Records provided.

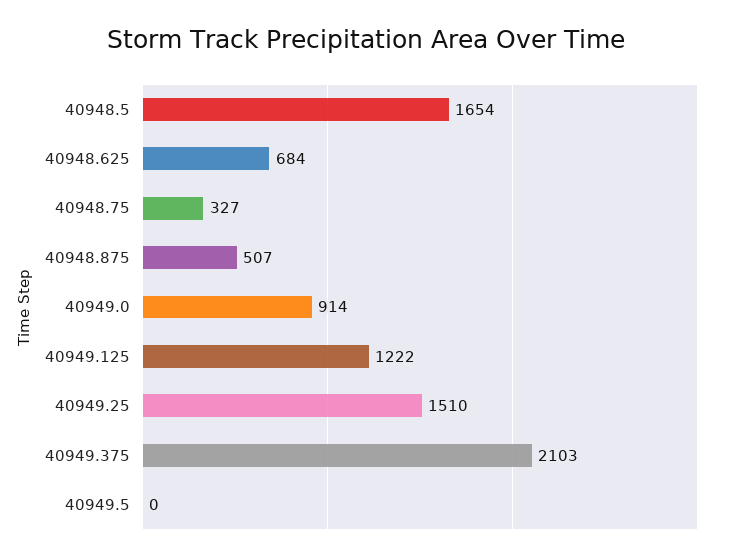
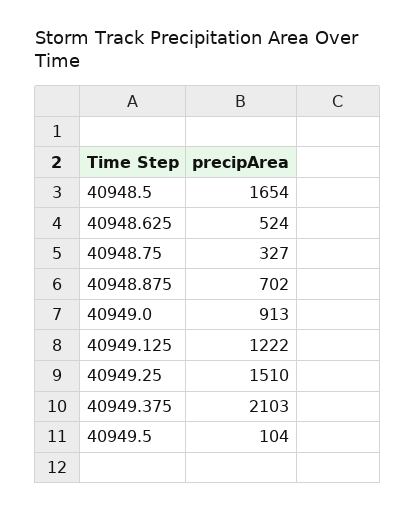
  {
    "40948.5": 1654,
-   "40948.625": 684,
+   "40948.625": 524,
    "40948.75": 327,
-   "40948.875": 507,
+   "40948.875": 702,
-   "40949.0": 914,
+   "40949.0": 913,
    "40949.125": 1222,
    "40949.25": 1510,
    "40949.375": 2103,
-   "40949.5": 0
+   "40949.5": 104
  }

Exercise instructions.
Your answer should be an exact copy of the records above, with no pictures in it.

Output of the exercise.
  {
    "40948.5": 1654,
-   "40948.625": 684,
+   "40948.625": 524,
    "40948.75": 327,
-   "40948.875": 507,
+   "40948.875": 702,
-   "40949.0": 914,
+   "40949.0": 913,
    "40949.125": 1222,
    "40949.25": 1510,
    "40949.375": 2103,
-   "40949.5": 0
+   "40949.5": 104
  }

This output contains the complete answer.